● **LIST OF TASKS**:
A. Write out the portion of the Coconino County drought relief article starting with "You don't have" and going on through "dry as a bone.".
B. Extend the news article on Coconino County ranchers and drought relief, picking up right after its final sentence.

● **DOCUMENT SECTION**:
Coconino County ranchers denied drought relief payments
By Cindy Yurth, Tséyi' Bureau,
Times, MAY 1, 2008
Leupp, Ariz. - 2008 started out so well.
While the rest of us griped about the
mud, ranchers here in Western Navajo kept anxious eyes
on the San Francisco Peaks as the snow piled up, daring
to hope for the first time in 12 years that it would
be a wet spring.
Now look at Fred and Ethel Paisano's
stock tank. Other than a muddy puddle of water about
10 feet in diameter, it's a jigsaw puzzle of parched
clay. Three little black ducks paddle in pathetic circles
but even though it's the only water for miles, there
are no cattle tracks.
"They know if they come down here
to drink, they'll get stuck in the mud," explains
Dan Ayze, who came down from his ranch on the mesa Saturday
to help the Paisanos vaccinate their cows.
"This is what it usually looks
like in July," says Wyman Earl Martinez, the handsome
young ranch hand who plans to marry the Paisanos' niece.
His face remains impassive, but as he surveys the scene,
storm clouds blow across his eyes.
"The government don't care what
happens on the rez," he says bitterly.
Whether or not that's true, it's hard
to say. Out here, "the government" has a dozen
names and a thousand faces - the Paisanos themselves
used to work for the BIA.
What is true is that neither the Paisanos
nor any of the 1,200 other registered ranchers in Coconino
County are going to get a drought relief payment from
the Farm Service Agency for 2007.
As far as the government is concerned,
the Colorado Plateau is out of the drought.
A month or so ago, that actually looked
like it may be true.
Then a powerful west wind started to
blow across the landscape, and hasn't stopped yet.
Up on the mesa where Ayze runs his cows,
it blew the soil right out from under the sprouting
grass, exposing the roots. Here on the flats, it piled
little red dunes against every sagebrush, burying the
"It sucked all the moisture right
out of the soil," Ethel Paisano said. And it must
have blown the storm clouds away, because the usual
spring rains never came.
Before the ranchers knew it, 2008 was
looking pretty much like every year back to 1996 - the
last wet year.
But the federal agencies can't take
the ranchers' word they're in a drought. They have to
have data. That's where the problem lies.
You don't have to be a hydrologist to
see the trouble here. You just have to look up.
Rising splendidly right behind the Paisanos'
ranch is Dook'o'oosl’’d, still mantled in ermine. It's
plenty wet up there.
Down here at 5,000 feet - and you'll
just have to take this reporter's word for this - you
can run your truck six inches off the roadbed and sink
up to your axles in fine sand, dry as a bone.

● **DATASET**:
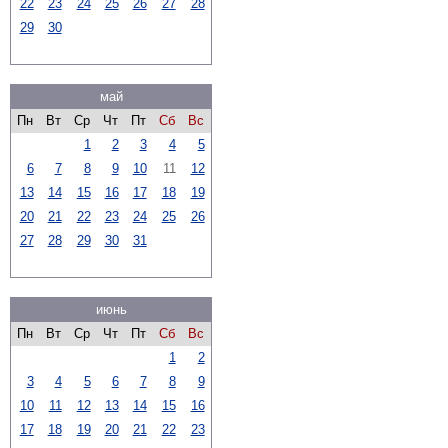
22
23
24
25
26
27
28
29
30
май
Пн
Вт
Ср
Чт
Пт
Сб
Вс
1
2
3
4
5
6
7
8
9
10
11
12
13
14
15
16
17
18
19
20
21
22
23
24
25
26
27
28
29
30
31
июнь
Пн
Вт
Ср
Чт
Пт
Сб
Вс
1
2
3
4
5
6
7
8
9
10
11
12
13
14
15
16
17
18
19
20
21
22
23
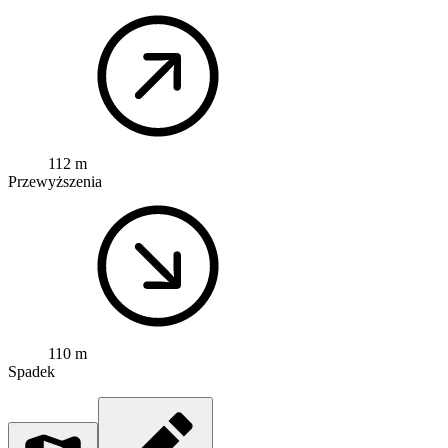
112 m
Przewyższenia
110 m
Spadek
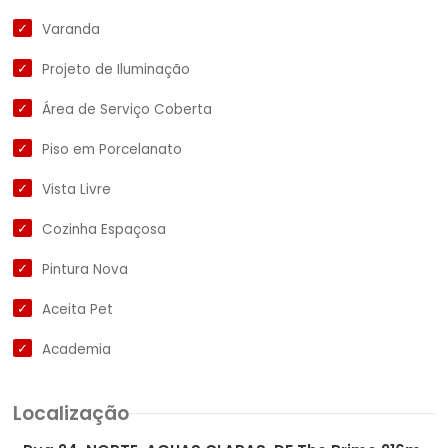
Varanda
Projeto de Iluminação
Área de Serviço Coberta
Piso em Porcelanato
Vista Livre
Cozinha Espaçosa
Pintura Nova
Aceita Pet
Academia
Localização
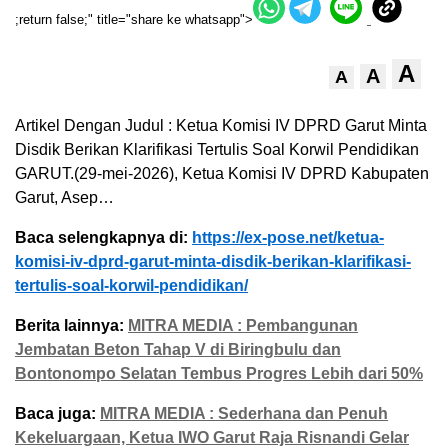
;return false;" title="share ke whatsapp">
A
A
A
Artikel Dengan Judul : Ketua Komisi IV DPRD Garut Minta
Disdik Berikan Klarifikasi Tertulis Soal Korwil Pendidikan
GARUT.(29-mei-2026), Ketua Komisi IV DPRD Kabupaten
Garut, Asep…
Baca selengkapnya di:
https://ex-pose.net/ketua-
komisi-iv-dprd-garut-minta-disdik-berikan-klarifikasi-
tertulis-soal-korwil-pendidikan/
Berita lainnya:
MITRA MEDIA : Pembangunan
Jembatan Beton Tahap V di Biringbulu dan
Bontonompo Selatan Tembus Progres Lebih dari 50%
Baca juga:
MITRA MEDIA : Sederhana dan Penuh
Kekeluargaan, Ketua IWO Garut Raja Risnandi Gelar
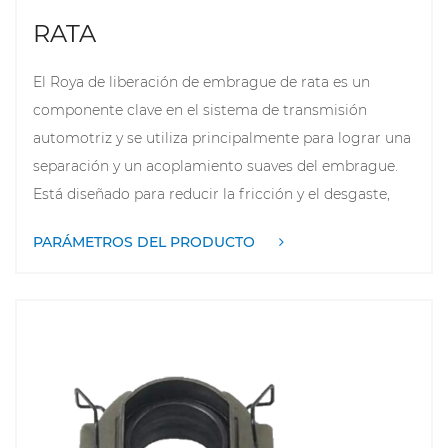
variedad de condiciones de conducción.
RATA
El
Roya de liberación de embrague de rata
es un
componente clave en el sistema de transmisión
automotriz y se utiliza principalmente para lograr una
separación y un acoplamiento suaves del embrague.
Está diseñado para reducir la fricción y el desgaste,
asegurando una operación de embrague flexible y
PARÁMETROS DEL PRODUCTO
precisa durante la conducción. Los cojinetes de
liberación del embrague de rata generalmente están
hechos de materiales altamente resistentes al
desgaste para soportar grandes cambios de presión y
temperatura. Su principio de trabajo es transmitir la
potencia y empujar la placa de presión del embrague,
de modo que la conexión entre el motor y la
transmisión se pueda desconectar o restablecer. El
--
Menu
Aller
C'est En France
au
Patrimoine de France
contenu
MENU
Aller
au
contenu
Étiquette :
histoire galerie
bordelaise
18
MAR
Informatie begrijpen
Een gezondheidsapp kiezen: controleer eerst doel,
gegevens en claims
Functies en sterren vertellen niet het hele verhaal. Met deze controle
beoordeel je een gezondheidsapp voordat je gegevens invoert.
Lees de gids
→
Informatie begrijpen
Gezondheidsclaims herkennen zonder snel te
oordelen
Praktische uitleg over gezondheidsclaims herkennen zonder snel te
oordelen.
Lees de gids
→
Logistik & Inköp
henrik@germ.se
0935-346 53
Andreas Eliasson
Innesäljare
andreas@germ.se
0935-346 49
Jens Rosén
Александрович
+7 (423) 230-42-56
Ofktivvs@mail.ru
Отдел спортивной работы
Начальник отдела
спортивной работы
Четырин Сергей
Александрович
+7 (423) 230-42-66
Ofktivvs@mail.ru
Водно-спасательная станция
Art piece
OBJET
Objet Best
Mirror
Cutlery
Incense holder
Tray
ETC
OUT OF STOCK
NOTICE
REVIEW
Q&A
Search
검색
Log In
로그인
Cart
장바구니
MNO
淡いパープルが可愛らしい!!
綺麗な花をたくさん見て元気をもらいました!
---
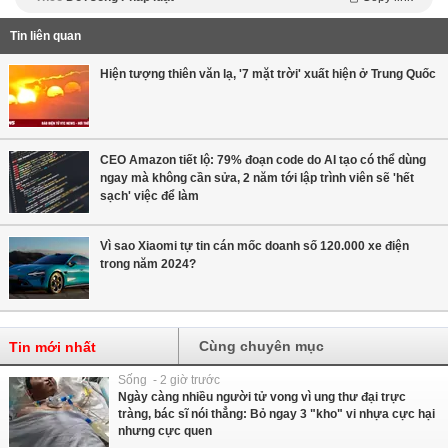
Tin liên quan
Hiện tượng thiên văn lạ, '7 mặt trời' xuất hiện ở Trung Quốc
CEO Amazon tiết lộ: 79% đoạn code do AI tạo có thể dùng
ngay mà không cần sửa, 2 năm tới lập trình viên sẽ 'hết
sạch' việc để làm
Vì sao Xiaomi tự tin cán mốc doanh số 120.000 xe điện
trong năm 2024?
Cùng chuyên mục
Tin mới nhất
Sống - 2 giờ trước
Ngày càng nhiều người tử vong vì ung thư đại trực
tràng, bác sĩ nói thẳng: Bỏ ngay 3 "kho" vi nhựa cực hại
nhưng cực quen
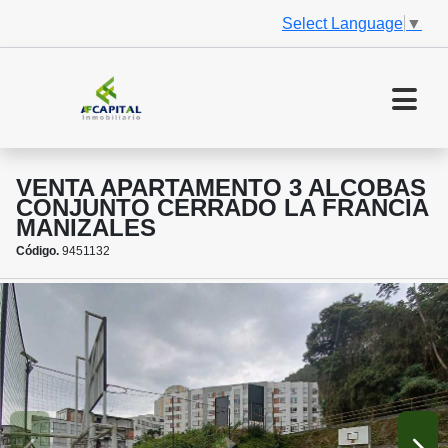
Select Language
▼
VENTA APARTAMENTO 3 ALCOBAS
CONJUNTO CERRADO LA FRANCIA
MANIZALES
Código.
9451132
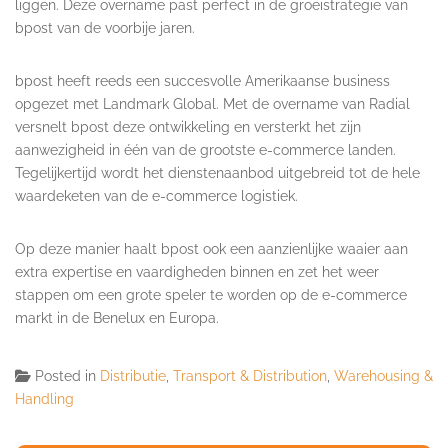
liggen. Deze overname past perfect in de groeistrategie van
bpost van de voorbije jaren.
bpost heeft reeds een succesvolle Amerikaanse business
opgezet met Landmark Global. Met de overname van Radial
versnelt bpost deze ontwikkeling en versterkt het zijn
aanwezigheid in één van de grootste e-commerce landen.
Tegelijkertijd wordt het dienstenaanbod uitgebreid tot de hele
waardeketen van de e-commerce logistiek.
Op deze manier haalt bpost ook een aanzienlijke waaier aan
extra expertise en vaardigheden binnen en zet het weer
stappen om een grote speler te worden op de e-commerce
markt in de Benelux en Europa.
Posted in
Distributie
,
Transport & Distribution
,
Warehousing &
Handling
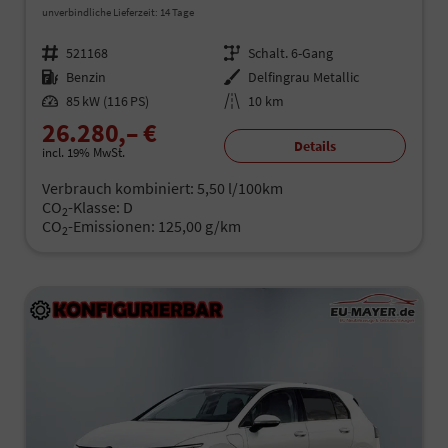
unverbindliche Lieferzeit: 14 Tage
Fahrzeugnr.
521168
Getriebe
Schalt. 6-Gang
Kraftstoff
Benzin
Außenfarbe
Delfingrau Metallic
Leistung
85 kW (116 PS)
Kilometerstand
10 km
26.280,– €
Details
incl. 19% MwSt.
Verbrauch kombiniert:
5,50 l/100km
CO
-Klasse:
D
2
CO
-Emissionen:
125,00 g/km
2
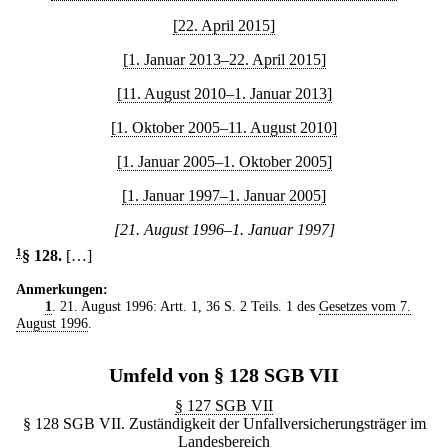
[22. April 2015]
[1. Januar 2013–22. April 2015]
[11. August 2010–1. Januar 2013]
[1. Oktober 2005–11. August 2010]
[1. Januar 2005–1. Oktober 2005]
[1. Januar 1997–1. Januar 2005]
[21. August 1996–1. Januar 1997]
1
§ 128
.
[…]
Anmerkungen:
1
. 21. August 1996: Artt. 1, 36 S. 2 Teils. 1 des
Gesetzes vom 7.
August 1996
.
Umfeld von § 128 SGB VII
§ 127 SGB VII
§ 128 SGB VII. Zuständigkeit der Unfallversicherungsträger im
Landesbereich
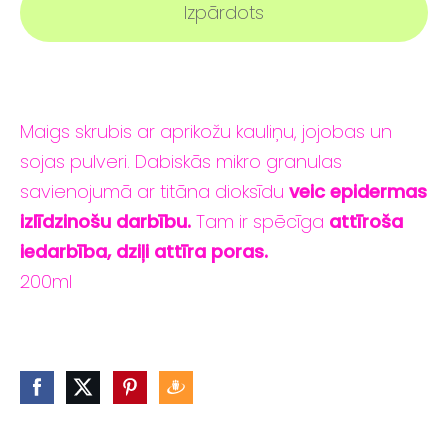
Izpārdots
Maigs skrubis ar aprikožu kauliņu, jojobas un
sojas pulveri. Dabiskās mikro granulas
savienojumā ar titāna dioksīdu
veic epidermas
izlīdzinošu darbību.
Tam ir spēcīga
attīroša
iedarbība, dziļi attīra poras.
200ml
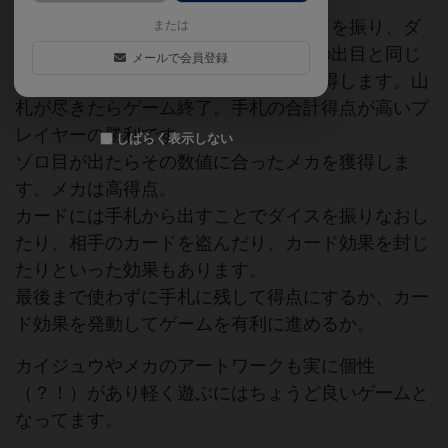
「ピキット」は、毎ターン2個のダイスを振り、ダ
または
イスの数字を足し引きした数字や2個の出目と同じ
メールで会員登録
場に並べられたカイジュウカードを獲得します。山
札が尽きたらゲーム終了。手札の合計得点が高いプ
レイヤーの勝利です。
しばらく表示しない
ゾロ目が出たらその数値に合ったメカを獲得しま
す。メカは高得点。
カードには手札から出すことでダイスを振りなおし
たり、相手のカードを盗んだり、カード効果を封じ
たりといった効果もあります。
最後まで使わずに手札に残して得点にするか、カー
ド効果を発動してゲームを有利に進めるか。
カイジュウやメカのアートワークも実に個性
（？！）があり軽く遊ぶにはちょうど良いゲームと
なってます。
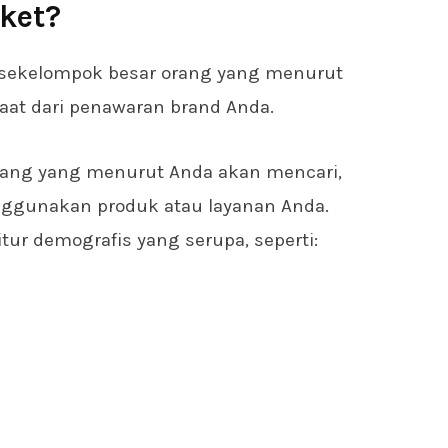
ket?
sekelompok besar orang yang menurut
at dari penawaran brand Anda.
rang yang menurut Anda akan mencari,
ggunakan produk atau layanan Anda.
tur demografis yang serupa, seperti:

● **ANSWERS TO THE TASKS**:
A.
You don't have to be a hydrologist to
see the trouble here. You just have to look up.
Rising splendidly right behind the Paisanos'
ranch is Dook'o'oosl’’d, still mantled in ermine. It's
plenty wet up there.
Down here at 5,000 feet - and you'll
just have to take this reporter's word for this - you
can run your truck six inches off the roadbed and sink
up to your axles in fine sand, dry as a bone.

B.
It's all part of the region the government
- in this case the National Resource Conservation Service,
which does the data collection - defines as the Colorado
So when the feds averaged out the vegetation
loss for last year - let's say it was 10 percent in
the Flagstaff area, and 60 percent in places like Leupp
- it came out to 44 percent. That's 6 percent less than
they need to qualify for payment under the FSA's Non-insured
Crops Disaster Insurance program.
"They lump us all together,"
says Ethel Paisano. "It really isn't fair. Why
don't they come out here and see for themselves? Look
around and tell me I'm not in a drought."
Part of the problem, agrees Nathan B.
Kilgore, vice president of the FSA advisory committee
for Coconino County and a rancher in LeChee Chapter,
is just that: The NRCS barely collects any data on the
He produces a map of the NRCS stream
flow meters. Only one is on the Navajo Nation, and it's
up by Navajo Mountain.
"The water flows this way,"
says Kilgore, drawing little arrows on the rivers on
the map. "When you look at it, they're not measuring
stream flow on Navajo at all."
He looks at the map again, and then
around at the Paisanos' cattle camp, where the wind
has kicked up again and the red dust in the air is so
thick, you can hardly see Dook'o'oosl’’d any more.
"It's obvious discrimination,"
he says. "You can't get around that word."
Kilgore, recently elected to the committee
to represent Navajo ranchers, got several of his constituents
to write letters to the FSA appealing the decision and
asking them to reassess the area.
Ethel Paisano shows the letter they
all got back, telling the ranchers they can't appeal
the government's decision.
"It's real frustrating," she
says. "It's not like we're all out here saying,
'We want money!' We'll get by, we always have. But if
the money is there for times like this, and then they
don't give it to us, what are they doing with it? That's
what I want to know."
Kilgore agrees. "These government
agencies are always saying, 'Come apply for our programs!
We have free money for you!'" he says. "And
then when we apply, they say, 'Whoops, sorry, you didn't
jump high enough.'"
Arnie Schlittenhart, FSA executive director
for Coconino, Yavapai and Mohave counties, admits the
system is flawed.
"The Colorado Plateau is a huge
area," he said in a phone interview from his office
in Flagstaff. "You know how it is in Arizona. You
can get 10 inches of rain in this square mile, and none
in the next.
"There are people out in Mohave
County who are sitting on some nice range right now,"
he said, "and people in parts of Coconino and even
Yavapai who don't have anything. It's a tough, tough
So what's a rancher to do? They already
"The range assessment is non-appealable,"
Schlittenhart said. "However - and this is kind
of silly - the fact that it's non-appealable is appealable."
What Schlittenhart means is that there's
a chance to change the way the data is collected. But
as far as those 2007 payments, they're gone on that
wicked west wind.
"To retroactively assess 2007 is
probably not possible," he said.
He encouraged the ranchers to keep agitating,
"I'm writing a letter to our state
executive director now, and I'm enclosing all these
appeal letters," he said.
Paisano thinks tribal officials should
be lobbying for the ranchers, and Schlittenhart said
that wouldn't hurt.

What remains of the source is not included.